Another set of three test tubes also labeled A, B, and C each containing 1 mil starch solution was heated for the same duration in water bath as shown in figure 5 below.
The contents of the test tubes in the corresponding water bath of figure 4 and figure 5 was mixed and heated further for 30 minutes.
The contents of each test tube was then tested for starch using iodine solution Study the above procedures carefully and then answer the following questions
1. What was the aim of the experiment?
2. Why was it necessary to heat the tubes for 30 minutes before mixing their contents?
4. Account for the expected observations
Solution
The aim of the experiment was to find out the effect of temperature on salivary amylases or to study the effect of temperature on enzyme salivary amylase) activity
It was necessary to heat the tubes for 30 minutes before mixing their content in order to obtain optimal temperature for enzymes (salivary amylase) to work properly.
After adding iodine solution, the following color change were observed
Test tube labeled A: in this case, blue- black colouration was observed
Test tube labeled B: in this case, yellowish -brown colouration was observed Test tube labeled C: blue - black colouration was observed as well.
Accounting for the expected observations.

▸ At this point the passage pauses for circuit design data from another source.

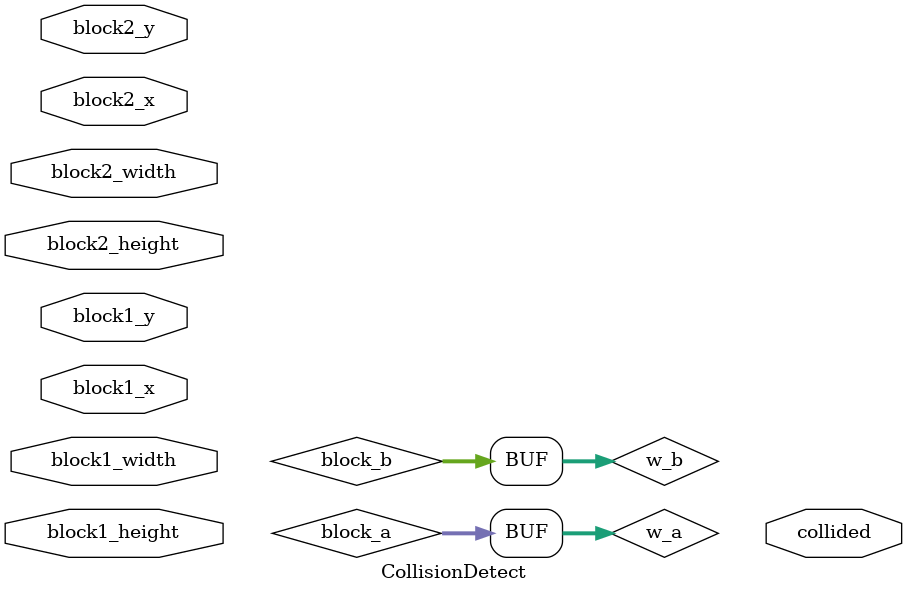
<source format=v>
module CollisionDetect(
	input [9:0] block1_x,
	input [9:0] block1_y,
	input [9:0] block1_width,
	input [9:0] block1_height,
	input [9:0] block2_x,
	input [9:0] block2_y,
	input [9:0] block2_width,
	input [9:0] block2_height,
	output collided
	);
	
	reg [9:0] block_a;
	reg [9:0] block_b;
	
	wire [9:0] w_a;
	wire [9:0] w_b;
	wire w_equal;
	wire w_greater;
	wire w_less;

	assign w_a = block_a;
	assign w_b = block_b;
	Compare10 cmp1(w_a, w_b, w_equal, w_greater, w_less);

	always @(*) begin
		
	end


endmodule 
</source>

For the test tube labeled A blue- black colouration was observed to indicate that starch is still present because the temperature 5 is not suitable temperature for the enzyme to act on substrate (starch)
For the test tube labeled B, the colour of iodine (yellowish - brown) was retained because all the substrate (starch) has been reduced into simple sugar by the action of enzymes (salivary amylase) due to the availability of favourable or suitable temperature for such enzyme to act on the substrate
For test tube labeled C, blue - black colouration was observed to indicate; substrate (starch) was still present because the temperature 7 is not optimal temperature for the enzymes (salivary- amylase) to act on substrate (starch).